Eine Studie warnt davor, dass extreme Erwärmung langfristig eine globale Vereisung auslösen könnte

Seit Jahrzehnten wurde der Klimawandel als ein klarer Trend zu einer wärmeren Welt erklärt: mehr CO₂, mehr Wärme, mehr Abschmelzen. Neue Forschungen legen jedoch nahe, dass das Klimasystem der Erde auf „extreme Hitze“ überreagieren und in geologischen Maßstäben eine globale Vereisung auslösen könnte.

Ein Team von Wissenschaftlern der University of California in Riverside und der Universität Bremen hat eine mögliche Instabilität im Kohlenstoffkreislauf der Erde identifiziert. Ihren Modellen zufolge könnte ein übermäßig warmer und sauerstoffarmer Ozean einen massiven Abkühlungsmechanismus aktivieren, ähnlich einem „Glitch“ im natürlichen Thermostat des Planeten.

Der Kohlenstoffkreislauf als Regulator

Langfristig wird die Temperatur des Planeten durch geologische Prozesse reguliert. Einer der wichtigsten ist die Verwitterung von Silikaten: Wenn der CO₂-Gehalt steigt und das Klima sich erwärmt, erodieren Regenfälle die Gesteine und transportieren Kohlenstoff und Nährstoffe — wie Phosphor — in die Ozeane.

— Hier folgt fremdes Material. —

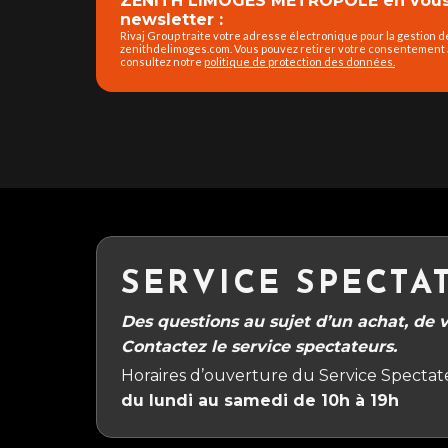
ZENITH LIMOGES MÉTROPOLE en vous 
newsletter :
Rivaj Group traite votre adresse électronique pour la gestion 
février 2029
zenithdelimoges.com. Vous pouvez retirer votre consentement à
consultez notre
politique de protection des données.
mars 2029
avril 2029
mai 2029
juin 2029
SERVICE SPECTA
Des questions au sujet d’un achat, de vo
juillet 2029
Contactez le service spectateurs.
Horaires d’ouverture du Service Spectate
du lundi au samedi de 10h à 19h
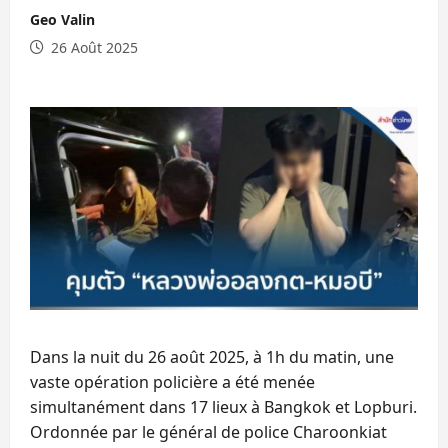
Geo Valin
26 Août 2025
Dans la nuit du 26 août 2025, à 1h du matin, une
vaste opération policière a été menée
simultanément dans 17 lieux à Bangkok et Lopburi.
Ordonnée par le général de police Charoonkiat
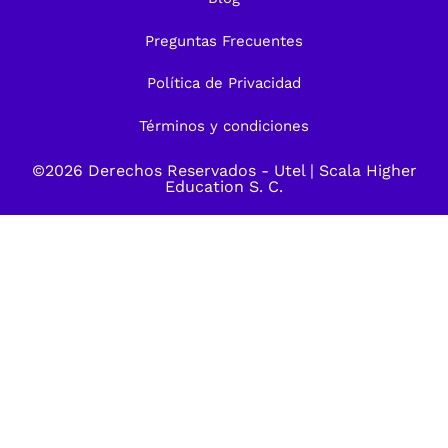
Preguntas Frecuentes
Política de Privacidad
Términos y condiciones
©2026 Derechos Reservados -
Utel
| Scala Higher
Education S. C.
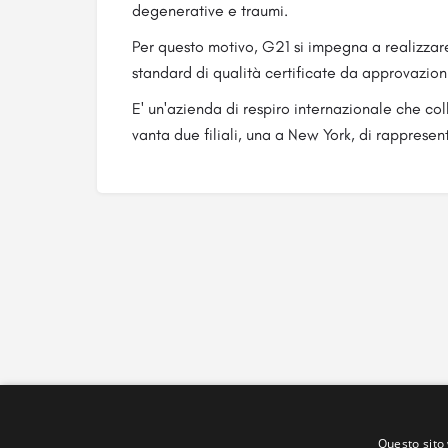
degenerative e traumi.
Per questo motivo, G21 si impegna a realizzare
standard di qualità certificate da approvazio
E' un'azienda di respiro internazionale che co
vanta due filiali, una a New York, di rappresen
Questo sito 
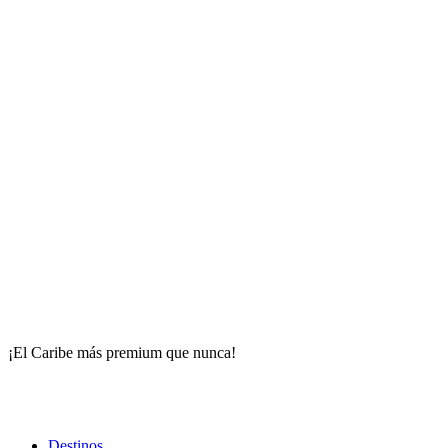
¡El Caribe más premium que nunca!
Destinos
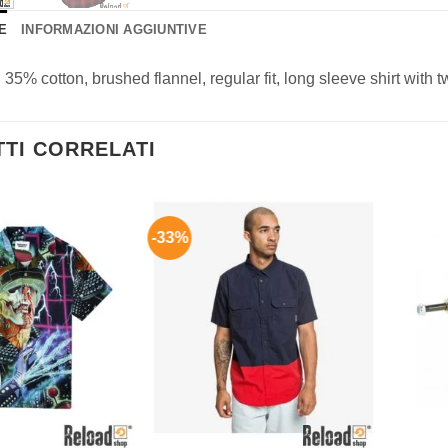
E
INFORMAZIONI AGGIUNTIVE
 35% cotton, brushed flannel, regular fit, long sleeve shirt with
TI CORRELATI
-33%
Aggiungi
Aggiungi
alla lista
alla lista
dei
dei
desideri
desideri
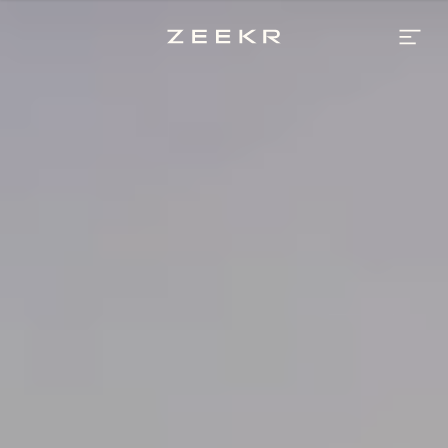
Tout
nouveau
Zeekr
7GT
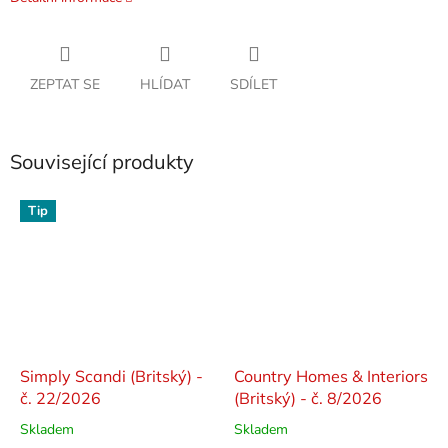
ZEPTAT SE
HLÍDAT
SDÍLET
Související produkty
Tip
Simply Scandi (Britský) -
Country Homes & Interiors
č. 22/2026
(Britský) - č. 8/2026
Skladem
Skladem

Dort spielt das Plankton eine Schlüsselrolle. Diese Organismen nutzen den Kohlenstoff zur Bildung mineralischer Strukturen und sinken nach ihrem Tod ab, wodurch CO₂ im Meeresboden eingeschlossen wird. Dieser Prozess reduziert die Konzentration von Treibhausgasen und trägt zur Abkühlung des Planeten bei.

Bisher wurde dieses System als stabiler Regulator verstanden: mehr Wärme aktiviert Abkühlungsprozesse und umgekehrt. Die neue Studie legt nahe, dass das Gleichgewicht unter bestimmten Bedingungen gestört werden kann.

globale Vereisung
Neue Forschungen zeigen, wie ein warmer und sauerstoffarmer Ozean in der Zukunft eine globale Vereisung auslösen könnte.

Der Teufelskreis der anoxischen Ozeane

Simulationen zeigen, dass eine extreme Erwärmung die kontinentale Erosion und den Nährstoffeintrag in den Ozean erhöhen würde. Dies würde die Vermehrung von Phytoplankton und Algen auslösen, die große Mengen an Sauerstoff verbrauchen und anoxische Ozeane erzeugen würden.

In Abwesenheit von Sauerstoff wird Phosphor wieder ins Wasser freigesetzt, was die biologische Vermehrung weiter fördert. Es entsteht ein Teufelskreis: mehr Algen, mehr Sauerstoffverbrauch und eine stärkere Kohlenstoffbindung in den Sedimenten.

Das Ergebnis wäre, dass der Meeresboden CO₂ aus der Atmosphäre in einem Tempo absorbieren würde, das die Kapazität von Vulkanen oder menschlichen Aktivitäten zur Wiederauffüllung übersteigt. Auf geologischer Ebene könnte dies einen thermischen Kollaps verursachen, der eine schwere Vereisung auslösen könnte, ähnlich den großen Eiszeiten der Vergangenheit.

Geologische Zeiten im Vergleich zu menschlichen Zeiten

Die Autoren warnen, dass dieser Mechanismus in Skalen von Hunderttausenden von Jahren operiert. Er wird den Planeten in diesem Jahrhundert nicht abkühlen noch die unmittelbaren Folgen des Klimawandels verhindern.

Tatsächlich, wenn er aktiviert würde, käme er zu spät und übermäßig, wenn die Zivilisation bereits die schwerwiegendsten Auswirkungen der globalen Erwärmung erlitten hätte.

Ein komplexes und extremes System

Diese Arbeit verstärkt eine beunruhigende Idee: Das Erdklima ist keine empfindliche Waage, die für unser Überleben ausgelegt ist, sondern ein komplexes System, das zu extremen Reaktionen fähig ist. Die Erde kann sich selbst regulieren, aber nicht unbedingt auf eine Weise, die mit der Stabilität des menschlichen Lebens vereinbar ist.